Robert- There is plenty of suspense and the reader is left hanging at the end of chapters a lot, but that wasn’t what I was looking for.
Mark- Ding, ding, we have a winner!
We get so used to patterns and techniques that we may not always notice a difference. It took me a few pages to realize why I was a little unsettled by Elisha – it was written in the present tense.
Think about it. Most fiction writing is done in the past tense. Other tenses come into play with conversations or other situations, but it is rare to see a book in a first person point of view (POV to all the writers out there) moving along in present tense. First person POV gives more intimacy to that character’s thoughts, but I’m finding in Elisha that using the present tense gives even more immediate reaction. The past tense gives the impression that the character is relating something that’s already happened back to the reader. Present tense puts the action right now, and offers up opportunity for surprises (like when the main character gets whapped in the nose).
I mentioned yesterday that we are creatures of habit. It took a few chapters to fully get comfortable reading this book. Sometimes I think it creates some awkward sentence structure, or isn’t fully true to how life works. When the POV character gets hit in the nose, he has a couple of thoughts before the impact. I don’t think we’d really be cognizant of all that was happening before such an impact.
Overall, I’m really enjoying this book. The different tense is comfortable now, and the writer is doing a good job of using it to his advantage. It was hard yesterday to write my one paragraph in present tense, so I can’t imagine writing a whole book that way!

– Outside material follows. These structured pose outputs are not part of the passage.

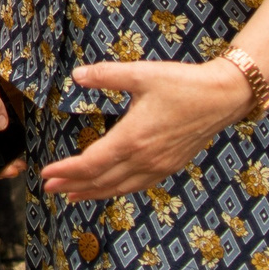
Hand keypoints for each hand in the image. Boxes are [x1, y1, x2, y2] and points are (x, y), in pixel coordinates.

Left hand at [39, 60, 249, 199]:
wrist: (222, 98)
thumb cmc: (182, 84)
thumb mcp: (140, 74)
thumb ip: (105, 75)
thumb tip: (76, 75)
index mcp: (132, 138)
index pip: (91, 164)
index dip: (67, 171)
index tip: (46, 173)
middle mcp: (144, 159)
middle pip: (101, 180)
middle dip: (72, 185)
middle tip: (48, 188)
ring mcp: (158, 166)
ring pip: (118, 188)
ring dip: (92, 192)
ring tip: (71, 195)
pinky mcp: (169, 166)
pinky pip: (136, 186)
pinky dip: (116, 190)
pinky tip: (108, 188)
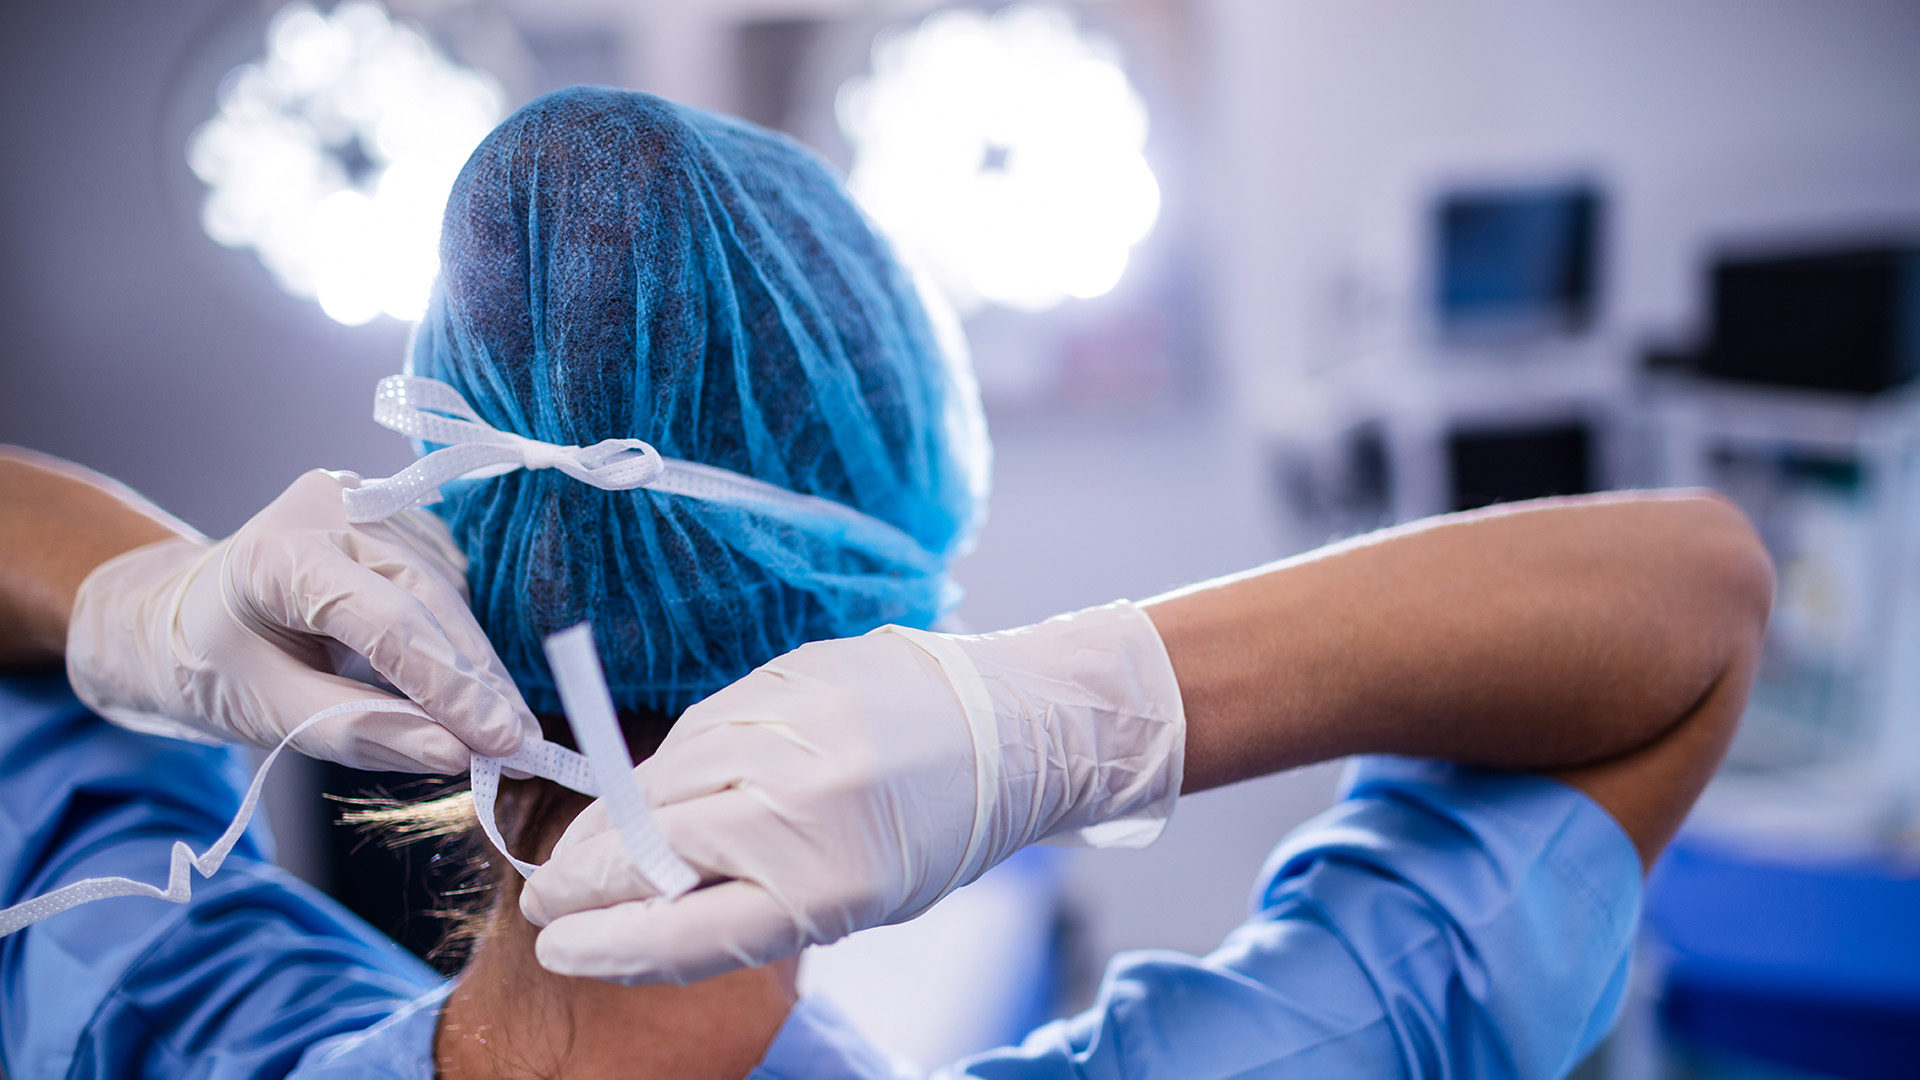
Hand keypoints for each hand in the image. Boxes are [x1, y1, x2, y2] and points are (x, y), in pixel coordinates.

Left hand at [65, 469, 535, 771]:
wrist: (187, 612)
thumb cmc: (211, 662)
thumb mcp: (265, 712)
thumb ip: (358, 731)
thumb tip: (456, 756)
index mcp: (279, 552)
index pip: (387, 621)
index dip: (449, 687)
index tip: (502, 744)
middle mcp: (334, 509)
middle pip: (430, 603)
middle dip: (477, 682)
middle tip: (519, 746)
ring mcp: (373, 507)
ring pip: (450, 597)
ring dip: (478, 668)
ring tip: (500, 729)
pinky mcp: (403, 524)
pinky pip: (450, 590)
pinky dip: (462, 647)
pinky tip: (472, 690)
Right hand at [521, 601, 1184, 983]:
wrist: (1003, 728)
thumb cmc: (932, 830)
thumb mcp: (856, 899)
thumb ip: (754, 907)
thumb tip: (638, 909)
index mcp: (830, 888)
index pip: (680, 931)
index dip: (604, 945)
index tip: (558, 946)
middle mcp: (806, 808)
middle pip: (651, 854)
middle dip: (581, 883)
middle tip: (545, 900)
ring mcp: (793, 733)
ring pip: (659, 785)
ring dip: (607, 826)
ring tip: (582, 852)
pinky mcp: (788, 677)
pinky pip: (696, 731)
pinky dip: (661, 769)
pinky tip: (641, 793)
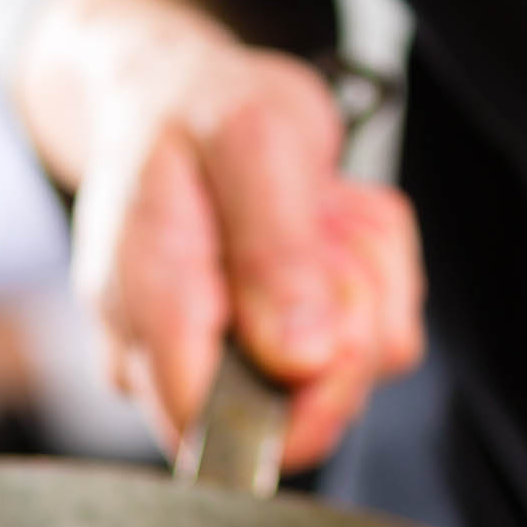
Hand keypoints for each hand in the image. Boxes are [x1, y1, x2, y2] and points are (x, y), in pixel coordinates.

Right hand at [15, 0, 422, 467]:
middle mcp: (180, 356)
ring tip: (317, 211)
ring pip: (358, 369)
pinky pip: (377, 338)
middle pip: (306, 418)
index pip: (221, 435)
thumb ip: (274, 254)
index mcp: (147, 314)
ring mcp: (238, 358)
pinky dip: (379, 273)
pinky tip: (330, 226)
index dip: (302, 402)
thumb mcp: (250, 145)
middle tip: (321, 223)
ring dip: (368, 276)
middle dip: (352, 310)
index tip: (335, 323)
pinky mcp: (289, 348)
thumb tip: (300, 361)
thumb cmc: (203, 110)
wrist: (185, 90)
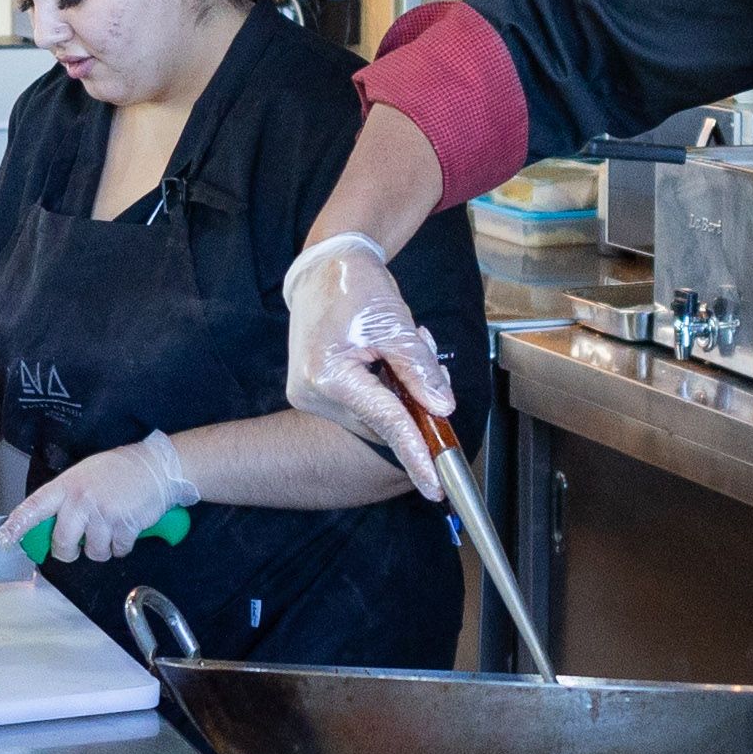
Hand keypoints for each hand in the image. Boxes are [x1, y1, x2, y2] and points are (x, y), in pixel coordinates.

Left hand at [3, 429, 199, 563]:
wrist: (156, 467)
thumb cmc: (119, 469)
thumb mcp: (85, 474)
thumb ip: (67, 498)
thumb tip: (52, 524)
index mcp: (67, 486)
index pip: (34, 507)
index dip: (17, 526)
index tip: (3, 541)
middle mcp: (81, 500)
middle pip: (62, 542)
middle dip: (68, 552)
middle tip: (76, 548)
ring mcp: (103, 514)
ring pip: (93, 552)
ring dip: (102, 548)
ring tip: (110, 530)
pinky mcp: (124, 526)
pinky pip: (117, 551)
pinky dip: (122, 546)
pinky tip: (127, 529)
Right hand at [281, 233, 449, 496]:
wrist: (326, 268)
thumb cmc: (357, 289)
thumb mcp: (398, 326)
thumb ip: (420, 371)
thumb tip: (442, 409)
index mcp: (328, 376)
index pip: (386, 422)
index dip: (416, 452)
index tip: (435, 485)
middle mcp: (312, 394)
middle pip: (382, 422)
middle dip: (414, 403)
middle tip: (430, 363)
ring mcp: (310, 396)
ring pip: (375, 416)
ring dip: (401, 393)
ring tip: (405, 347)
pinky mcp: (316, 392)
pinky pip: (363, 405)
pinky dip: (386, 389)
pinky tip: (390, 358)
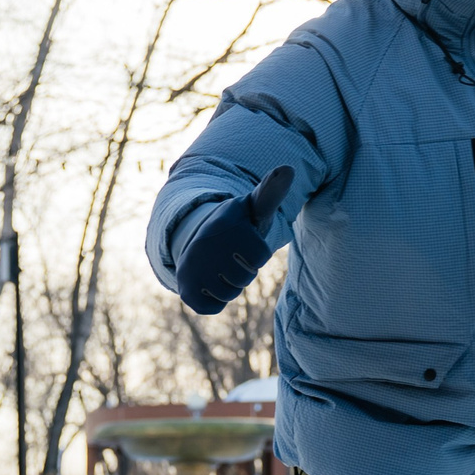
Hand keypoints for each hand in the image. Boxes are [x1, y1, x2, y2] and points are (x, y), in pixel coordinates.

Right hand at [175, 165, 292, 314]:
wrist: (198, 241)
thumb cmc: (236, 226)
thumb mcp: (253, 208)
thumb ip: (271, 192)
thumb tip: (288, 168)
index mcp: (221, 224)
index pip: (258, 256)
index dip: (257, 252)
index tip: (243, 240)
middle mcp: (202, 245)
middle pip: (244, 277)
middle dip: (243, 270)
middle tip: (231, 256)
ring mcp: (190, 268)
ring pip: (230, 293)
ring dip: (230, 285)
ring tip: (220, 267)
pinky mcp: (185, 290)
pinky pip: (214, 307)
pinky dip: (215, 300)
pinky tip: (209, 282)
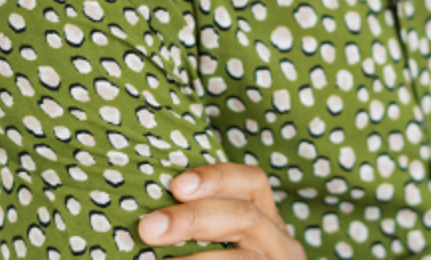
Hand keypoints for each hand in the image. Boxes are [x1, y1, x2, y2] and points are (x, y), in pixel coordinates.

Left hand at [138, 162, 305, 259]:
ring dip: (195, 259)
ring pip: (240, 258)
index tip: (177, 185)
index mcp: (268, 219)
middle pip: (245, 217)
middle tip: (150, 227)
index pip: (253, 182)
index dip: (217, 177)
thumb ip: (205, 225)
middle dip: (194, 218)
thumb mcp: (227, 240)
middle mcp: (280, 242)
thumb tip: (152, 217)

For another example of risk-taking in Christian fiction, I can also recommend Travis Thrasher’s novel Blinded. It doesn’t involve tense, but POV. He writes it totally in second person POV (“You saw the beautiful blonde approach the table. You manage to not lose the contents of your drink as your hand shakes.”) This is generally considered a huge no-no, but according to novelist Brandilyn Collins, he pulls it off. I haven’t read it yet, but it is on my list of “when I get caught up enough I’m going to get it” books.
It’s great to see different tactics that pay off. I hope people don’t stumble over different techniques, because so far Elisha is a winner. I’ll have more on it in the blog tour for it in April.